Cinq organisations majeures du secteur forestier du Québec réclament au prochain gouvernement provincial de faire de la filière forestière une priorité absolue, afin de redonner sa force d’antan au marché et à ses producteurs. Une prise de parole des différents acteurs a eu lieu ce matin lors d’une conférence de presse tenue au Pavillon des croisières de La Baie.
Pour l’Alliance des communautés forestières, l’Association des entrepreneurs en travaux sylvicoles du Québec (AETSQ), l’Association québécoise des entrepreneurs forestiers (AQEF), le Conseil de l’industrie forestière du Québec (CIFQ) et la Fédération québécoise des coopératives forestières (FQCF), la crise forestière actuelle a atteint un niveau d’alerte critique. Selon eux, des mesures significatives et immédiates devraient être mises en place afin de soutenir les communautés et permettre à l’ensemble de la filière de se restructurer et de demeurer forte.
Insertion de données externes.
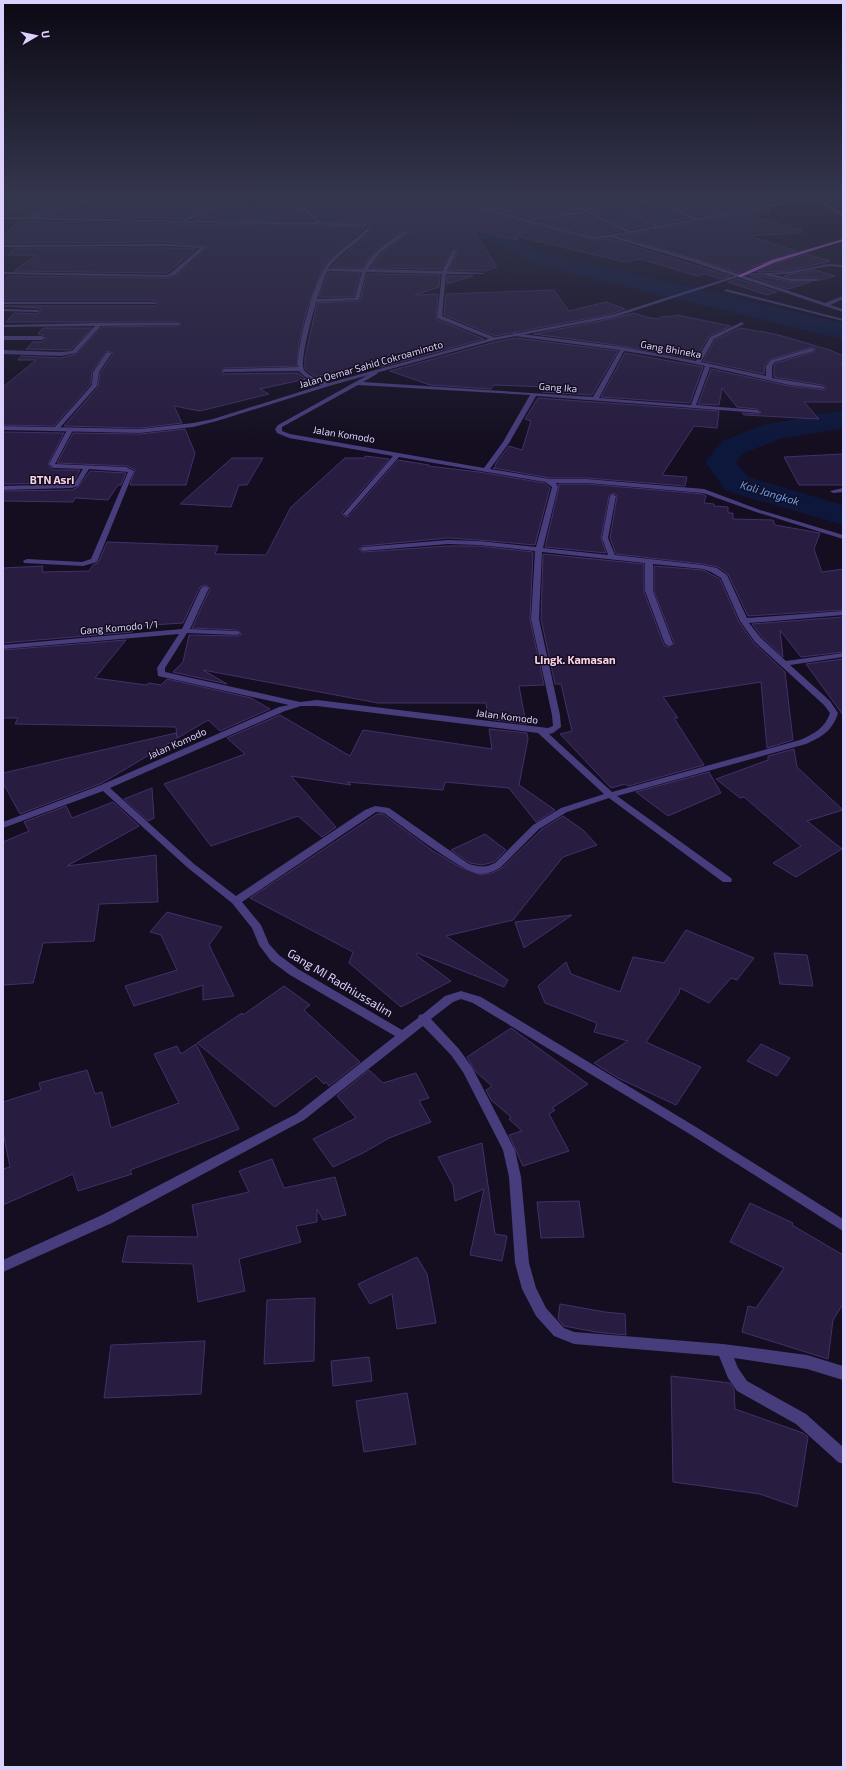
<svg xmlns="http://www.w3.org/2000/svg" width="846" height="1770" font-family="'Exo 2',sans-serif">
<rect width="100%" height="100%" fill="#140e20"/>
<polygon fill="#12272a" points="3,196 87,196 35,216 3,215"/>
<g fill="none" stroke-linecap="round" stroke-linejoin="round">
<g fill="#0d173b" fill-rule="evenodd">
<polygon points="409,202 499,232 552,255 843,323 843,339 537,265 485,240 402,212 399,208 402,204"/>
<polygon points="843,410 843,428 780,439 744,453 736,462 748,477 843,505 843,525 726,491 705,462 722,441 763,425"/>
</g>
</g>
<g fill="#281c40" stroke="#43306a">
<polygon points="44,196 86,196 30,216 25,216"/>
<polygon points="100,196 172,196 216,202 219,199 205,196 269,196 283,207 303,211 313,220 193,220 213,210 211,206 181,219 45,216"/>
<polygon points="278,196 428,196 434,200 459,199 478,208 512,219 594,240 610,239 730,276 720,279 706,274 697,276 641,259 625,262 515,236 518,240 473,230 497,267 485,271 449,270 458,252 458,250 453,250 441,269 371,268 382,253 409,234 408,230 393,236 381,245 362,268 331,268 339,259 367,235 372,228 368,224 323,221 307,207 287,203"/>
<polygon points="479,196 609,196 616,202 583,206 567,199 565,203 579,210 529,218 481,204 469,198"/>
<polygon points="618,196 649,196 650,198 624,200"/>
<polygon points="660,196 701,196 729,210 697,216"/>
<polygon points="711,196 763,196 770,202 770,204 739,209"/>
<polygon points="658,203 689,218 659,224 625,206"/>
<polygon points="616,208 651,225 631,229 592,211"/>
<polygon points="770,208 770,214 752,215 801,230 801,233 748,236 797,251 772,259 740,273 621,236"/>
<polygon points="588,215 621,231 594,235 538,221"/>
<polygon points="19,221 365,227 332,256 322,270 306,312 299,343 297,366 225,368 222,370 223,374 298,373 306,379 260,389 269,394 200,411 174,406 182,423 140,428 64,426 98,387 100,373 114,353 107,351 92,371 91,384 54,426 3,425 3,387 36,360 18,360 21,356 61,358 76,354 102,327 178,326 181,325 178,322 6,322 14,313 38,314 41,310 38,308 3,306 155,306 158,304 155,300 3,300 3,282 9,276 168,278 176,276 208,247 206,246 169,242 3,243 3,237"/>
<polygon points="14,248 169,248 196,249 167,273 14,271 36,255 8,255"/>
<polygon points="806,254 830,261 789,271 757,272 777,263"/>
<polygon points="815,270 835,276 820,280 817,278 791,278 784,276"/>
<polygon points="328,273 360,273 354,297 319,297"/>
<polygon points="367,274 440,275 439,287 415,295 438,294 436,319 484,339 381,367 368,364 317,377 313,375 305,369 305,358 317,303 360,301"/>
<polygon points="447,276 473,276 447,284"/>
<polygon points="750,276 764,276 791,282 811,282 788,289"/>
<polygon points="738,279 777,292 767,295 728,282"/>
<polygon points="554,290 569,311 606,302 625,309 612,314 495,336 444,315 446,294"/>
<polygon points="634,313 646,317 658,319 664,316 670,317 677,315 731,326 709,336 695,359 623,346 534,334 615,318"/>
<polygon points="43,328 92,328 71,350 26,349 33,342 42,342 46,339 46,338 43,335 38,334"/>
<polygon points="740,328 775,334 830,350 843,356 843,362 841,364 843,365 843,402 804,402 819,419 744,415 742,413 759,414 761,412 757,409 737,407 722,388 719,405 698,404 711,369 789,386 824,390 826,389 826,387 822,385 774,377 774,366 776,363 814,352 816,349 813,347 771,359 765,365 764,374 703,361 715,340"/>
<polygon points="516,338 618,351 592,395 542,392 545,387 494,385 491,389 430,385 390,371 495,342"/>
<polygon points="625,353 703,367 690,403 601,397"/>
<polygon points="538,398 719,411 717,428 694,426 662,475 687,477 685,486 587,478 550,478 493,468 495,468 496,463 509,446 522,450 531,421 525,419"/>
<polygon points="185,429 195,453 186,485 130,485 135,470 127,466 57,463 73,433 140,434"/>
<polygon points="3,432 64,433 48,464 53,470 80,470 73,483 3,484"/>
<polygon points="843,454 843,485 799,485 784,457"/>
<polygon points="365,456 389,459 342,513 345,517 349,516 398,460 429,465 428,466 479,472 544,483 550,488 535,545 479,540 448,538 363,546 359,549 363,552 448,546 479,546 533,552 530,619 544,685 519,686 526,724 488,719 486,703 378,703 203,670 227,684 173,672 183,662 189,635 237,636 242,634 237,630 192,628 210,589 206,585 200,587 183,623 137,626 132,632 3,643 3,568 43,566 42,572 89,571 93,565 98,563 107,542 218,546 215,554 266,555 291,507 345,458 365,458"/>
<polygon points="232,458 263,458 247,485 239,485 231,507 180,504"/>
<polygon points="90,471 126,473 121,485 118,485 108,500 75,498 73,502 3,501 3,491 72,490 78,487"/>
<polygon points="558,484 587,484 703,494 706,496 704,503 714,504 714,506 728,507 728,513 733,513 733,519 773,520 775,525 820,533 814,549 822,572 843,569 843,610 748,616 728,574 718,567 703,564 616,554 610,538 617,496 614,493 609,496 601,538 606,553 545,547 559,487"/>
<polygon points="543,554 644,564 644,592 664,645 668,647 674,643 654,591 654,566 703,570 720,579 739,622 754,643 785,672 793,740 767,748 761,682 663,697 678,718 674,718 704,765 628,786 625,784 611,788 560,734 572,731 561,684 555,684 541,619"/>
<polygon points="843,617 843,652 801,657 780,630 783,657 762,637 752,624"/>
<polygon points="126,640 95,678 146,685 149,683 161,685 167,679 251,698 270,709 220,731 208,720 102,783 20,814 3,783 3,773 176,733 177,737 176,727 15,724 18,718 3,718 3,650"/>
<polygon points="843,659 843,715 806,664"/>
<polygon points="280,715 350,756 363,730 492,749 489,729 527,733 528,739 519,785 555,810 536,822 509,788 445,782 443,790 347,782 351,785 291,776 336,827 322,837 298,816 211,846 164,784 245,754 227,738"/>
<polygon points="794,749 797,767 843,810 807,821 842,849 796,877 773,863 801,846 744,797 740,798 716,779 768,760 768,756"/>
<polygon points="709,772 721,793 668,816 636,792"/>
<polygon points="152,788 154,818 148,821 124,799"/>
<polygon points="113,802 139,826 67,866 156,855 158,902 99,904 94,941 43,943 33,983 3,985 3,842 29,831 24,822 66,806 72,818"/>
<polygon points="377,814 383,814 433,851 460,867 481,875 492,873 502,868 542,829 563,816 583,830 597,845 563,857 513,920 446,936 508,980 504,987 417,953 416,955 451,981 401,1007 349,963 353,952 250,898"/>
<polygon points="485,834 506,850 494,862 482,865 470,863 451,850"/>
<polygon points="167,912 222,927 209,945 234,996 203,1000 203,985 134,1006 125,986 177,970 161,935 150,932"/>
<polygon points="572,915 524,948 515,922"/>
<polygon points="686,930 754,958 737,980 731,978 709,1003 680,988 679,993 646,1042 701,1067 676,1105 618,1078 594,1063 628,1041 594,1032 597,1023 545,1003 538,986 566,962 571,974 620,992 633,957 664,963"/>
<polygon points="774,953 807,955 813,986 780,984"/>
<polygon points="284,986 310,1005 304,1010 360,1062 329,1086 326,1082 324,1084 316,1076 275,1107 197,1043 242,1013 243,1015"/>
<polygon points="511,1028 588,1084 552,1108 555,1110 549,1114 569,1151 523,1166 509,1135 522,1131 509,1119 511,1117 491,1100 486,1090 492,1086 476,1072 467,1057"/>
<polygon points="196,1044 239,1129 130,1170 132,1174 78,1191 73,1174 3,1205 3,1169 10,1167 3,1132 3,1102 41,1090 39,1083 87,1070 95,1094 102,1092 111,1128 179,1103 154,1054 177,1046 181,1054"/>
<polygon points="761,1044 790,1058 777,1076 747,1061"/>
<polygon points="369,1070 383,1083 416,1073 429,1098 419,1101 431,1122 389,1138 363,1153 333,1167 313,1139 356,1118 337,1096"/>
<polygon points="482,1143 495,1234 507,1236 502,1261 470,1255 484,1189 455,1201 453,1185 438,1157"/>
<polygon points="272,1159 284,1188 335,1177 346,1215 323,1220 317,1209 317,1222 296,1226 301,1242 239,1259 245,1291 198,1302 193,1264 122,1262 128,1236 198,1237 192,1205 249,1192 239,1171"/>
<polygon points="579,1201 584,1237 541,1238 537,1202"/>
<polygon points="750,1203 793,1223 792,1225 843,1255 843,1304 833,1320 828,1359 742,1332 748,1306 756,1308 784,1268 730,1242"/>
<polygon points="417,1257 427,1274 436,1323 397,1329 392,1294 370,1304 358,1284"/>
<polygon points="315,1298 314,1361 264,1364 267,1300"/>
<polygon points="560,1304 605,1312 625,1314 626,1335 596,1332 564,1326 558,1319"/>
<polygon points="205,1341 201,1394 104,1398 111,1345"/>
<polygon points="369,1357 372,1381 333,1386 331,1361"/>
<polygon points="671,1376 730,1383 734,1389 735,1409 803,1433 808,1437 797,1507 760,1494 673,1482"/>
<polygon points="407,1393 416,1444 364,1452 356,1401"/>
</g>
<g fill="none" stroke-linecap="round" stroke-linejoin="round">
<g fill="#483d7c" fill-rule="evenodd">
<polygon points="767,273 791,279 817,279 819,280 817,281 791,281 765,275"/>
<polygon points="3,336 42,336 45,338 42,340 3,340"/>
</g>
<g fill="#483d7c" fill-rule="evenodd">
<polygon points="92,196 99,196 37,217 181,221 211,207 212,209 187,221 317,222 304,210 284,206 270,196 275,196 286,204 306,208 322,222 368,225 366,226 3,219 3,217 30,217"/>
<polygon points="173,196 192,196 218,200 216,201"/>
<path d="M457 196H463L480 205 514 216 594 237 626 232 588 213 532 220 530 219 584 211 566 202 567 200 583 208 620 203 610 196H615L624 202 655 199 650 196H656L697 218 734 211 702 196H706L739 211 776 204 764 196H770L781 203 816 196 843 214V217L816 200 780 205 615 236 694 259 825 303 843 296V299L830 305 843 309V312L690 261 610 237 594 239 512 218 478 207ZM658 201 693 219 659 226 620 205ZM616 206 655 226 631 231 587 210Z"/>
<path d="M368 227 371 228C359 244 339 252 328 269H363C373 253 389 238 407 231L408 233 381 252 368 269 442 271 453 251H457L447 271 485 273 483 274H446L442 316 496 338V340H492L437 318 442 274 366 272 359 300 316 302C313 314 299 362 304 370 309 377 322 380 329 384V386C320 387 305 378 299 371L223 372V370L225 369 298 367C297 345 314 279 329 262 340 248 356 240 368 227ZM327 271 362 272 355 298 317 299Z"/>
<polygon points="169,244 206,247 175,275 168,277 3,274 3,272 167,275 171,273 200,248 169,246 3,247 3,245"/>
<polygon points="828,264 843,265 843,267 828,266 789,274 745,275 743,274 789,272"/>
<polygon points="726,289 843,319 843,321 724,291"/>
<polygon points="3,302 155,302 157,303 155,304 3,304"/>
<polygon points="3,309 38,310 40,311 38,312 3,311"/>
<path d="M742 322 744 324 714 339 701 362 766 376V366L771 360 812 348 814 349V351L775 362 772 366V378L822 386 825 388 824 389 789 385 710 367 696 405 757 410 760 412 759 413 536 396 509 443 490 469 550 479H587L704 489 760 510 843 535V539L756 512 703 493 587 483H556L558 487 543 548 608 555 602 538 610 496 613 494 616 496 608 538 615 555 703 565 717 568 727 575 747 618 843 611V615L749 623 761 638 786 661 843 653V657L790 665 830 701 838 713C833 730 822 737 806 744L617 796 731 878 732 880 731 882H723L609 798 567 812 539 829 501 867C495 871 488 874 481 874 464 874 401 825 384 813L376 812 242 902 261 925 269 944 279 955 298 969 402 1030 418 1018 419 1015 423 1014 445 996 461 991 481 997 696 1127 843 1219V1231L688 1133 473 1003 461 999 453 1002 431 1019 459 1049 472 1067 515 1150 521 1177 529 1263 536 1288 546 1308 564 1328 574 1332 723 1344 807 1355 843 1366V1380L807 1369 734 1358 738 1368 747 1381 806 1414 843 1447V1464L838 1462 796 1424 737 1391 728 1378 719 1356 574 1344 554 1336 536 1316 522 1289 515 1263 509 1177 503 1150 463 1072 451 1055 423 1026 304 1120 112 1223 3 1272V1260L102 1215 296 1114 395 1036 290 975 271 961 259 945 252 928 232 903 188 868 103 791 3 828V822L101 785 279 707 289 705 158 676 157 668 179 634 3 649V645L182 629 201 588 205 586 209 588 190 629 237 631 241 633 237 635 187 633 165 668V672L300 702 317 700 548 728 553 726 552 715 531 619 535 551 479 545 448 544 363 551 360 549 363 547 448 540 479 541 536 547 552 487 545 482 399 457 348 515 346 516 343 514 344 513 393 456 289 438 277 433 275 429 278 425 375 371 378 373 377 374 363 382 593 397 620 350 515 336 513 333 623 347 696 361 710 337ZM624 351 662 357 705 366 691 405 599 398ZM358 385 530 395 503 442 484 468 290 434 282 431V427ZM542 552 645 563V591L665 644 669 646 673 644 653 591V564L703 569 711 572 721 578 740 621 755 642 824 705 830 713C825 728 814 734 800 740L612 792 549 734 553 733 561 727 560 715 539 619ZM301 706H317L538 733 604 794 561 808 533 825 495 863C485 868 480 867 469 864L389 808 375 806 365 810 236 896 194 864 110 788 285 711Z"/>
<polygon points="98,323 178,323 180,324 178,325 101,326 76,353 61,356 3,354 3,350 61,352 72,351 95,326 3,327 3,325"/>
<polygon points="107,352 112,353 99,372 97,386 57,431 53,431 53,429 92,385 93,372"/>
<polygon points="70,428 73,430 55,464 126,467 134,471 97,562 83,566 24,563 23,561 27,559 82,562 91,559 128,472 89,469 78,486 72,488 3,490 3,486 74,484 83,469 53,468 49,464 67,430"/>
<polygon points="843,488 843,492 833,493 830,491"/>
</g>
<polygon fill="#483d7c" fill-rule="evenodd" points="737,275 741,276 615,317 495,340 329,386 217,421 193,427 140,433 3,430 3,426 140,429 193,423 213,419 325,384 492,338 612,315"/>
<polygon fill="#d160f4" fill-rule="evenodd" points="843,239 843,241 776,262 741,277 737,276 772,260"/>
</g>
<linearGradient id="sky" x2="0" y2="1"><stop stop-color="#0b0812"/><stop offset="0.44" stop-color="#34364e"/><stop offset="1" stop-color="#34364e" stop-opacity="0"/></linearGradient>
<rect width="846" height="444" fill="url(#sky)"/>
<g text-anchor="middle" stroke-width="3" stroke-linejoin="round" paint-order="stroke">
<g font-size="10" fill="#dcd1fc" stroke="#140e20">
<text transform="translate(671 349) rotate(10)" y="4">Gang Bhineka</text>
<text transform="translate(371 364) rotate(-16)" y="4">Jalan Oemar Sahid Cokroaminoto</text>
<text transform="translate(558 387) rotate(4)" y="4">Gang Ika</text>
<text transform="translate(344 434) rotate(9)" y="4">Jalan Komodo</text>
<text transform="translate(119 627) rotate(-5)" y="4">Gang Komodo 1/1</text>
<text transform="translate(507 716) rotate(7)" y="4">Jalan Komodo</text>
<text transform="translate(177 743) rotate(-24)" y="4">Jalan Komodo</text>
</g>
<g font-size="11" font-weight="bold" fill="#fcd3e7" stroke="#140e20">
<text x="52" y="484">BTN Asri</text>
<text x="575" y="664">Lingk. Kamasan</text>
</g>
<g font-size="11" font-style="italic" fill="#669ff4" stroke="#140e20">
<text transform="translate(770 493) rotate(17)" y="4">Kali Jangkok</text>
</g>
<g font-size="12" fill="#dcd1fc" stroke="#140e20">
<text transform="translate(340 983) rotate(31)" y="4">Gang MI Radhiussalim</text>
</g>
</g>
<rect width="846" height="1770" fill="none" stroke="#dcd1fc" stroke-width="8"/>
<g transform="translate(36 36) rotate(81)" stroke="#140e20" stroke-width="3" paint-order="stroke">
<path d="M0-3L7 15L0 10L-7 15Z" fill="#dcd1fc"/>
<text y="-6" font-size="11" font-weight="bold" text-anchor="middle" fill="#dcd1fc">U</text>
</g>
</svg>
Selon le président du CIFQ, Michel Vincent, des pertes de près de 230 $ sont enregistrées pour 1 000 pieds de bois mis en vente sur le marché. En combinant le prix de vente, les taxes imposées et les revenus par rapport au coût du bois, c’est entre deux et quatre mille dollars qui sont perdus à chaque camion sortant de l’usine avec le produit.
« Nous saluons les efforts réalisés par le gouvernement du Québec dans le but de moderniser le système de tarification, car il s’agit d’une étape nécessaire pour améliorer notre niveau de compétitivité avec nos concurrents à travers le Canada. Il conviendra maintenant de s’attaquer au prochain gros volet, soit la refonte du régime forestier. Le Québec doit se doter d’un régime forestier écrit par et pour les Québécois, et non pour les Américains », dit M. Vincent.
D’un autre côté, le président de l’Alliance des communautés forestières, Yanick Baillargeon, estime que les actions prises sont toujours insuffisantes et que le milieu forestier a été laissé pour compte.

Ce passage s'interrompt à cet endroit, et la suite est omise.